About this task =
Print the stretch of the Colts football passage below from "The rest is" through "the 1987 season.", word for word.

──────── Extract provided ────────

Good story, this Warren. He entered the 1994 NFL draft rather
than return for his senior year at Colorado to back up Rashaan
Salaam, who would go on to win the Heisman Trophy, and the Colts
took a sixth-round flier on him. "I know it sounds silly,"
Warren says, "but I thought I'd have a better chance to play in
the NFL than to play at Colorado."

Harbaugh didn't think he would be playing much of anything but
clipboard-holder this year after coach Ted Marchibroda picked
former Tampa Bay Buc quarterback Craig Erickson to start for the
Colts in the off-season. Tobin, who wanted an open competition
for the job, told Marchibroda, "I hope you're right, because
your job's riding on it." In September, two mediocre starts into
his Indianapolis career, Erickson was out--and Harbaugh was in.
The rest is serendipitous history. Harbaugh, who edged Green Bay
Packer quarterback Brett Favre to win the NFL's passing
championship, is about as unlikely a hero as the league has ever
produced. Dumped by the Chicago Bears in early 1994 and unwanted
by most teams even as a backup, he landed with the Colts because
the man who drafted him in Chicago, Bill Tobin, thought he was
still a mobile and efficient player. What followed his insertion
into the lineup as a starter this fall was a 17-touchdown,
five-interception season, capped by a Week 17 victory over the
Patriots that put the Colts in the playoffs for the first time
since the 1987 season.

──────── Information provided ────────

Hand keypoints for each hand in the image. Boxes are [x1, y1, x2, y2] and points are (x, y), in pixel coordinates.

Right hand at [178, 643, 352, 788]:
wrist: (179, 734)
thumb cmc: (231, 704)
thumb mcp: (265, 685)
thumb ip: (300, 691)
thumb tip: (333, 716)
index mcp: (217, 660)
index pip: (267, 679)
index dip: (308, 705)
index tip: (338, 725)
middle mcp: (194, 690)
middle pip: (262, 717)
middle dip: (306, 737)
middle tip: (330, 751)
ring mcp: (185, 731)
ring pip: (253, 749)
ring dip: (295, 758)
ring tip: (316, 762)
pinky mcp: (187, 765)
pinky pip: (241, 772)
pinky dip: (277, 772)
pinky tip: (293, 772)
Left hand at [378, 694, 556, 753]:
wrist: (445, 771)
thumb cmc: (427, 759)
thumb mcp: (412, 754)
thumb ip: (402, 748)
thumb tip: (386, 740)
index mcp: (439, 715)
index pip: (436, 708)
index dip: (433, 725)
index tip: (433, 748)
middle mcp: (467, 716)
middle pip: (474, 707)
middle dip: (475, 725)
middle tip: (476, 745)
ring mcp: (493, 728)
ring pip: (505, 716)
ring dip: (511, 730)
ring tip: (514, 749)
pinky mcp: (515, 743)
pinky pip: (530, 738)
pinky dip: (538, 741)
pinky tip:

────────

Result for this task =
The rest is serendipitous history. Harbaugh, who edged Green Bay
Packer quarterback Brett Favre to win the NFL's passing
championship, is about as unlikely a hero as the league has ever
produced. Dumped by the Chicago Bears in early 1994 and unwanted
by most teams even as a backup, he landed with the Colts because
the man who drafted him in Chicago, Bill Tobin, thought he was
still a mobile and efficient player. What followed his insertion
into the lineup as a starter this fall was a 17-touchdown,
five-interception season, capped by a Week 17 victory over the
Patriots that put the Colts in the playoffs for the first time
since the 1987 season.